* _EXERCISE REQUIREMENTS_
Your response should consist of every record, exactly as given.
======== EXTRACTED INFORMATION
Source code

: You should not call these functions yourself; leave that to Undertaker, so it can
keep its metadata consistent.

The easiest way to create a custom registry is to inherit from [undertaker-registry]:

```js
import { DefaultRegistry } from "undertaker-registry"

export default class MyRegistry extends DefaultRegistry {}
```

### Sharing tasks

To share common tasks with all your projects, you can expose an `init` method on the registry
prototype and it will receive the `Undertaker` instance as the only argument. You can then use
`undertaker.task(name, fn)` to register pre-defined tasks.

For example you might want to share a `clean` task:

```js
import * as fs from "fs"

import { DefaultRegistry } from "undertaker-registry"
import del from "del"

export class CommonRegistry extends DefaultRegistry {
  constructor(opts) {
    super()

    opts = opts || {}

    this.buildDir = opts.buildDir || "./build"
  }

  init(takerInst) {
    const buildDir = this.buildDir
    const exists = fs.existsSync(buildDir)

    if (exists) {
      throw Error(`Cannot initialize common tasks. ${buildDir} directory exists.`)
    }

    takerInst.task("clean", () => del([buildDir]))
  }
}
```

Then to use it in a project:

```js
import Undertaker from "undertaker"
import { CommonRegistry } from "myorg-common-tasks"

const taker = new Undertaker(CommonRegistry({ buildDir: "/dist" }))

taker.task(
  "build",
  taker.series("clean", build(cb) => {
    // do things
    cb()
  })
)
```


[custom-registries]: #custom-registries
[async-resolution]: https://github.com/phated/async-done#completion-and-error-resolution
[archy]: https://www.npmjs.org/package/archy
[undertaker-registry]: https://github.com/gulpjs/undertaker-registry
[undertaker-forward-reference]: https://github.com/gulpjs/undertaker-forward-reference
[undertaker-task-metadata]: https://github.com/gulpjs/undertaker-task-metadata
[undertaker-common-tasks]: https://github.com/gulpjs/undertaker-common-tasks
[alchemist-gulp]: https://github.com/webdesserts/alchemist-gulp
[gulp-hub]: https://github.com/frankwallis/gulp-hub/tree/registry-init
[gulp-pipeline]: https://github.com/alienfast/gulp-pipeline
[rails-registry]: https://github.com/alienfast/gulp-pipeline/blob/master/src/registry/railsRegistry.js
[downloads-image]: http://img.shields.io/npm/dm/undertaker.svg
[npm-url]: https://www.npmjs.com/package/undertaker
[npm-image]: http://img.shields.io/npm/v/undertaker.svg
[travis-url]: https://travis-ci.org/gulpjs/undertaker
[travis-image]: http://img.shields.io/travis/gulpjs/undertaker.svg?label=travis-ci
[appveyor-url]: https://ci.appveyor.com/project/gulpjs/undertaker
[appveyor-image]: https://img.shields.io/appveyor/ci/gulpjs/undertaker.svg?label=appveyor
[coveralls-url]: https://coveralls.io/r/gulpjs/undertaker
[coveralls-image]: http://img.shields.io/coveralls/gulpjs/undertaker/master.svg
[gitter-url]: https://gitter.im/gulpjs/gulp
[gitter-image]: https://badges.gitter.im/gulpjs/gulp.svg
================
* _EXERCISE ANSWER_
Source code

: You should not call these functions yourself; leave that to Undertaker, so it can
keep its metadata consistent.

The easiest way to create a custom registry is to inherit from [undertaker-registry]:

```js
import { DefaultRegistry } from "undertaker-registry"

export default class MyRegistry extends DefaultRegistry {}
```

### Sharing tasks

To share common tasks with all your projects, you can expose an `init` method on the registry
prototype and it will receive the `Undertaker` instance as the only argument. You can then use
`undertaker.task(name, fn)` to register pre-defined tasks.

For example you might want to share a `clean` task:

```js
import * as fs from "fs"

import { DefaultRegistry } from "undertaker-registry"
import del from "del"

export class CommonRegistry extends DefaultRegistry {
  constructor(opts) {
    super()

    opts = opts || {}

    this.buildDir = opts.buildDir || "./build"
  }

  init(takerInst) {
    const buildDir = this.buildDir
    const exists = fs.existsSync(buildDir)

    if (exists) {
      throw Error(`Cannot initialize common tasks. ${buildDir} directory exists.`)
    }

    takerInst.task("clean", () => del([buildDir]))
  }
}
```

Then to use it in a project:

```js
import Undertaker from "undertaker"
import { CommonRegistry } from "myorg-common-tasks"

const taker = new Undertaker(CommonRegistry({ buildDir: "/dist" }))

taker.task(
  "build",
  taker.series("clean", build(cb) => {
    // do things
    cb()
  })
)
```


[custom-registries]: #custom-registries
[async-resolution]: https://github.com/phated/async-done#completion-and-error-resolution
[archy]: https://www.npmjs.org/package/archy
[undertaker-registry]: https://github.com/gulpjs/undertaker-registry
[undertaker-forward-reference]: https://github.com/gulpjs/undertaker-forward-reference
[undertaker-task-metadata]: https://github.com/gulpjs/undertaker-task-metadata
[undertaker-common-tasks]: https://github.com/gulpjs/undertaker-common-tasks
[alchemist-gulp]: https://github.com/webdesserts/alchemist-gulp
[gulp-hub]: https://github.com/frankwallis/gulp-hub/tree/registry-init
[gulp-pipeline]: https://github.com/alienfast/gulp-pipeline
[rails-registry]: https://github.com/alienfast/gulp-pipeline/blob/master/src/registry/railsRegistry.js
[downloads-image]: http://img.shields.io/npm/dm/undertaker.svg
[npm-url]: https://www.npmjs.com/package/undertaker
[npm-image]: http://img.shields.io/npm/v/undertaker.svg
[travis-url]: https://travis-ci.org/gulpjs/undertaker
[travis-image]: http://img.shields.io/travis/gulpjs/undertaker.svg?label=travis-ci
[appveyor-url]: https://ci.appveyor.com/project/gulpjs/undertaker
[appveyor-image]: https://img.shields.io/appveyor/ci/gulpjs/undertaker.svg?label=appveyor
[coveralls-url]: https://coveralls.io/r/gulpjs/undertaker
[coveralls-image]: http://img.shields.io/coveralls/gulpjs/undertaker/master.svg
[gitter-url]: https://gitter.im/gulpjs/gulp
[gitter-image]: https://badges.gitter.im/gulpjs/gulp.svg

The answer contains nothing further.